[Text for analysis]

A distributed denial-of-service (DDoS) attack which was registered at 400Gbps has been spotted, eclipsing the Spamhaus attack from last year.
Last June, the anti-spam organisation was hit by a 300Gbps attack. Content delivery firm CloudFlare, who were tasked with protecting Spamhaus and were also hit, announced this week’s attack.
Matthew Prince, CEO and co-founder and CloudFlare, said via his Twitter account that a “very big NTP reflection attack [is] hitting us right now. Appears to be bigger than the Spamhaus attack from last year.” He later said that he was unable to disclose who was being attacked that “someone’s got a big, new cannon. Start of ugly things to come.”
Prince said that this was made possible by a misconfigured NTP server, likely with a 100Mbps connection with 80 per cent utilisation, and the attacker would need a 1Gbps connection.
Tim ‘TK’ Keanini, CTO at Lancope, said: “This type of amplification attack is as old as the internet itself and as long as there is a protocol out there by which a single packet generates ten (or greater) packets in return, we will have this type of problem.

[Task instructions]
a: Return the passage of the article on the DDoS attack that opens with the words containing "Matthew Prince, CEO" and closes with "type of problem.", copied word for word.
b: Answer these questions using the article on the DDoS attack:
(i) How large was the attack that hit Spamhaus last June?
(ii) Which company did Matthew Prince co-found?
(iii) At which company is Tim Keanini the CTO?
c: Please continue the article on the DDoS attack, starting after its last sentence.

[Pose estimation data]

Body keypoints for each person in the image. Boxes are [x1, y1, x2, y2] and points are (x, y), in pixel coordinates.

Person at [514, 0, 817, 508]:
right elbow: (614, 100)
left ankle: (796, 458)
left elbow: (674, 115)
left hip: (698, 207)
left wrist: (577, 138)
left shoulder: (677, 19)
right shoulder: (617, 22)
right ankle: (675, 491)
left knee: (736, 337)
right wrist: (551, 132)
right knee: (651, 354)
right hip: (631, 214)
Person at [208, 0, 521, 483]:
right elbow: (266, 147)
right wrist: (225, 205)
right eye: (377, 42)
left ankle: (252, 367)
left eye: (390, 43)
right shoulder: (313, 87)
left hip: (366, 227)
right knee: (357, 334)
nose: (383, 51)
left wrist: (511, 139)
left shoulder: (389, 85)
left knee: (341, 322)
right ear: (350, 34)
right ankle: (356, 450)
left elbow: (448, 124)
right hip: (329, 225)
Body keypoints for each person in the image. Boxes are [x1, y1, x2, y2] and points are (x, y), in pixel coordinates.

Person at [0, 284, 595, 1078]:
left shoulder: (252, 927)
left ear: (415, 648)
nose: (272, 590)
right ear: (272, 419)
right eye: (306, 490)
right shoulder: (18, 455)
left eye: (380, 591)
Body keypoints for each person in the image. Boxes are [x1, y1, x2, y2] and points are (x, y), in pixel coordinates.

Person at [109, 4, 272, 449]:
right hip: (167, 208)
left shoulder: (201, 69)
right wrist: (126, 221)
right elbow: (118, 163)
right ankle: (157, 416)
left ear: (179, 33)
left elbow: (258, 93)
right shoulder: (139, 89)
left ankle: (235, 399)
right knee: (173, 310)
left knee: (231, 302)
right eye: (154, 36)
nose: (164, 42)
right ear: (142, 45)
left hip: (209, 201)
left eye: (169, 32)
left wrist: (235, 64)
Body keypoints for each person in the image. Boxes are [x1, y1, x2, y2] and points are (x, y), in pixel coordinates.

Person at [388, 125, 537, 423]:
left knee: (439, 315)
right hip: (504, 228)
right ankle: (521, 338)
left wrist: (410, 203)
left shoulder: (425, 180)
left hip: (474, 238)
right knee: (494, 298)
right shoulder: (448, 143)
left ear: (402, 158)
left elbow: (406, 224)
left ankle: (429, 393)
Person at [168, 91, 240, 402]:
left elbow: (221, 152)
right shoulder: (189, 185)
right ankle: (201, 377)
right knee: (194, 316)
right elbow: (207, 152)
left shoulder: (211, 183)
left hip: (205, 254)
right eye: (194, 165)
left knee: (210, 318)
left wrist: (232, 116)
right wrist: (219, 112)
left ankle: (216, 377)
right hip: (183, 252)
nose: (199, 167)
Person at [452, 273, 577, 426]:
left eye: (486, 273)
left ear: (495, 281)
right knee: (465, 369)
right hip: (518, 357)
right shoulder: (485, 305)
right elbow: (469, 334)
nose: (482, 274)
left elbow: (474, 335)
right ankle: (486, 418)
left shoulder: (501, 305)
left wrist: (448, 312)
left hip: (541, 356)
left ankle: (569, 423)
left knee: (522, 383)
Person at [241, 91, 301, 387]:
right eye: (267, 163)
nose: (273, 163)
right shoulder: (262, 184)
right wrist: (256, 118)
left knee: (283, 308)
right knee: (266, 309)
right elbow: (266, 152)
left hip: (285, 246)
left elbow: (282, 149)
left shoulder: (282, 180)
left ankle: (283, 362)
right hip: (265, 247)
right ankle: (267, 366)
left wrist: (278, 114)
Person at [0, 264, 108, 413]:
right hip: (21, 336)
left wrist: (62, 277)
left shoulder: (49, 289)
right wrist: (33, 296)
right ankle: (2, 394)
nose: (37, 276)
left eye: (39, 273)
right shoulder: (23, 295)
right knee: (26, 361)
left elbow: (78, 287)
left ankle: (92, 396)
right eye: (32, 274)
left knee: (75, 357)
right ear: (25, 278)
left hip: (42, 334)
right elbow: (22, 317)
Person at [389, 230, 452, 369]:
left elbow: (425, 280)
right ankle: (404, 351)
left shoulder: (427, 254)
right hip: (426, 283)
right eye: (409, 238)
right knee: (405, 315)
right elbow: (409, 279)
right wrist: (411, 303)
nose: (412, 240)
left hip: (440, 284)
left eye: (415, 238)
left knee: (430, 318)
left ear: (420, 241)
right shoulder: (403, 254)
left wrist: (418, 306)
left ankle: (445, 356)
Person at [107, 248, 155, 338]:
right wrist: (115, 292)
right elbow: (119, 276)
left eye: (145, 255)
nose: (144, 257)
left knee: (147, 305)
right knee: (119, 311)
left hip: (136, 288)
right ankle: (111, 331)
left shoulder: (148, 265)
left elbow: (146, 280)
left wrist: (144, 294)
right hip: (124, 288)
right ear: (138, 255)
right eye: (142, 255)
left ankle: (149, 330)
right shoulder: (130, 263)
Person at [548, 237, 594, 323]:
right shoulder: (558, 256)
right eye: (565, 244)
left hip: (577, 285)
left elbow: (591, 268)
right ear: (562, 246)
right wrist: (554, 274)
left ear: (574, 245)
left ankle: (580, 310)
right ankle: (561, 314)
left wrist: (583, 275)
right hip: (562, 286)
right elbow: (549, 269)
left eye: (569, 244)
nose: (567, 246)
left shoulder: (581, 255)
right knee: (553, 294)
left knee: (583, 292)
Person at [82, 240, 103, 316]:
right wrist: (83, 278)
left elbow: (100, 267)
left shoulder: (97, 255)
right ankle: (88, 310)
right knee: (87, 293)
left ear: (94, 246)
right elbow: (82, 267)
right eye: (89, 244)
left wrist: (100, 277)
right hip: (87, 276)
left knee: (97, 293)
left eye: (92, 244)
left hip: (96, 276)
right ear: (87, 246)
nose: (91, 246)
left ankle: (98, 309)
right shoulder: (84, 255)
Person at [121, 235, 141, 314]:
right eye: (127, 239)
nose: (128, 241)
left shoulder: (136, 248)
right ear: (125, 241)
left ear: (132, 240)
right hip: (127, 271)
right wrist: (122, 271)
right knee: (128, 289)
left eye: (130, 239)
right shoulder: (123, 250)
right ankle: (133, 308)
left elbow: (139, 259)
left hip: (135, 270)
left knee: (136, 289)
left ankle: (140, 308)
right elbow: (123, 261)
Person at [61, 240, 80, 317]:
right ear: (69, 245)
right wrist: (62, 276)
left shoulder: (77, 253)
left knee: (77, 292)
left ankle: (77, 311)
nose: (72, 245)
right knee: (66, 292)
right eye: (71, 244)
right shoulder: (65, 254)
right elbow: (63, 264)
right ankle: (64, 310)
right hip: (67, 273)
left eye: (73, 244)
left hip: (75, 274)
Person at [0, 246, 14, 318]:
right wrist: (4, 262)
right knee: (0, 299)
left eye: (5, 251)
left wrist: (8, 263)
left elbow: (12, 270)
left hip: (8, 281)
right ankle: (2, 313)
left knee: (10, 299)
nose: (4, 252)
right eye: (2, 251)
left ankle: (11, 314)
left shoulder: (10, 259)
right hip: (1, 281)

[Responses to the tasks]
a:
Matthew Prince, CEO and co-founder and CloudFlare, said via his Twitter account that a “very big NTP reflection attack [is] hitting us right now. Appears to be bigger than the Spamhaus attack from last year.” He later said that he was unable to disclose who was being attacked that “someone’s got a big, new cannon. Start of ugly things to come.”
Prince said that this was made possible by a misconfigured NTP server, likely with a 100Mbps connection with 80 per cent utilisation, and the attacker would need a 1Gbps connection.
Tim ‘TK’ Keanini, CTO at Lancope, said: “This type of amplification attack is as old as the internet itself and as long as there is a protocol out there by which a single packet generates ten (or greater) packets in return, we will have this type of problem.

b:
(i) 300Gbps
(ii) CloudFlare
(iii) Lancope

c:
“NTP, DNS and a few other UDP (connectionless protocols) services have had vulnerable versions used in this type of DDoS. All of them are patched and fixed but the problem is that people don’t manage their services the way that they should. The fix has been available for a very long time and websites exist that freely test for these vulnerabilities, but still the administrators of these servers are irresponsibly leaving them unpatched and are helping attackers do this type of damage.”
Eduardo de la Arada, research team engineer at AlienVault, explained that this is another reflection technique, as an NTP server is a server used to synchronize the system clock.
“One of the available requests is MON_GETLIST; it returns the addresses of up to the last 600 machines that the NTP server has interacted with. So, with a small (234 bytes) request, the server could respond with a big package (48k more or less). You can modify the sender address to the targets ones, and send a lot of requests to multiple NTP servers, the generated traffic sent to the target could be enormous,” he said.
He suspected that the 400Gbps size of the attack was achieved by collecting as many NTP servers as possible. “The more servers they have collected, the stronger the attack will be. Not all servers have this feature, it was removed, so the attackers must scan internet looking for a version older than 4.2.7.”
Keanini said that the reason these attacks are getting larger is because pipes are getting larger and at these rates, you are limited by the capacity of some transit link to the victim.
“The bigger the pipes, the greater the volumetric attack. Next year I expect to see this at least double in terms of traffic/sec,” he said.